Oto ni nomi kiku
is the name of a rather neat poem I found in my classical Japanese
textbook. It's from the Kokin Wakashu
collection of wakas.
The prime reason for its coolness is its very neat use of kakekotoba, or ambiguity in order to change the meaning of the sentence, and occasionaly, the whole poem. You can also use it to construct strange sentences (with artistic license of course). They are written without kanji to preserve the ambiguity of meaning.
Oto ni nomi, kiku no shiratsuyu, yoru wa okite, hiru wa omohi ni aezu kenubeshi
(the commas are mine)
The word kiku can be read both as the verb "to hear" or the "chrysanthemum", the flower.

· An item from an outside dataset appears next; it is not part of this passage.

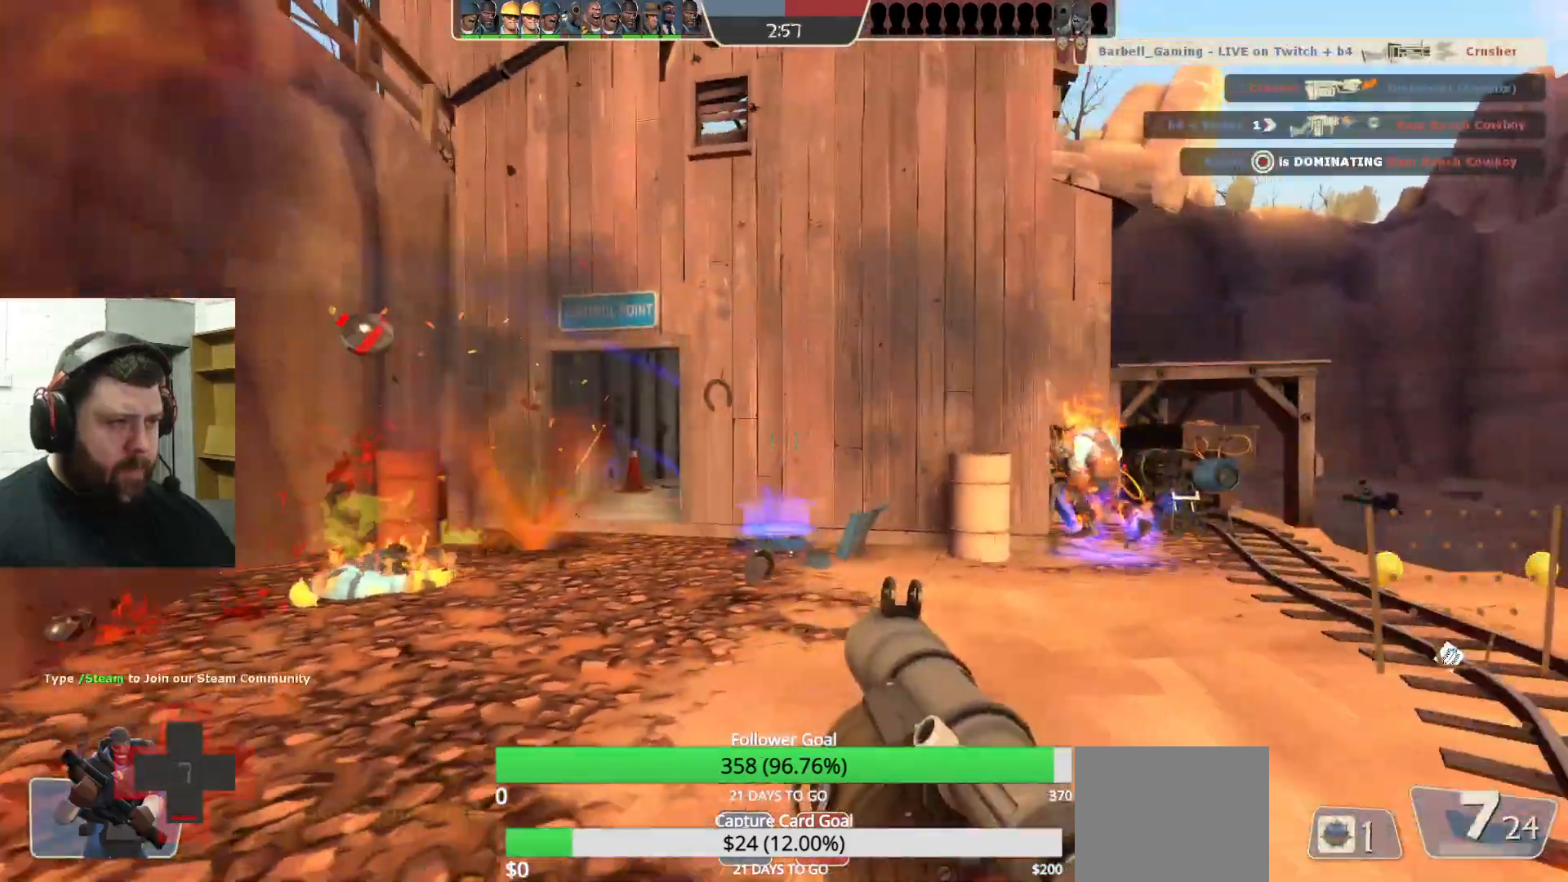
{"buttons": ["L2"], "left_stick": "up-left", "right_stick": "center", "events": [[83, "L2", "up"], [133, "L2", "down"], [150, "left_stick", "right"], [233, "L1", "down"], [300, "left_stick", "up-left"], [350, "L1", "up"]]}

Oto ni nomi kiku means "I hear of you only in what other people say", but kiku no shiratsuyu, means "white dew on the chrysanthemum".
The next kakekotoba is in okite, which can be read as "getting/staying up (from bed)", or as "settling down". So yoru wa okite can mean staying up at night, but shiratsuyu yoru wa okite means "the white dew settles in at night".
Finally, the hi, in omohi can be read as "i" due to differences in Classical Japanese orthography, and thus can be read as part of "omoi": feelings, or "hi", meaning sun. The last line can read: "In the daytime, my longing is unbearable and I must surely die", or "In the daytime (the white dew) will surely disappear because of the sun".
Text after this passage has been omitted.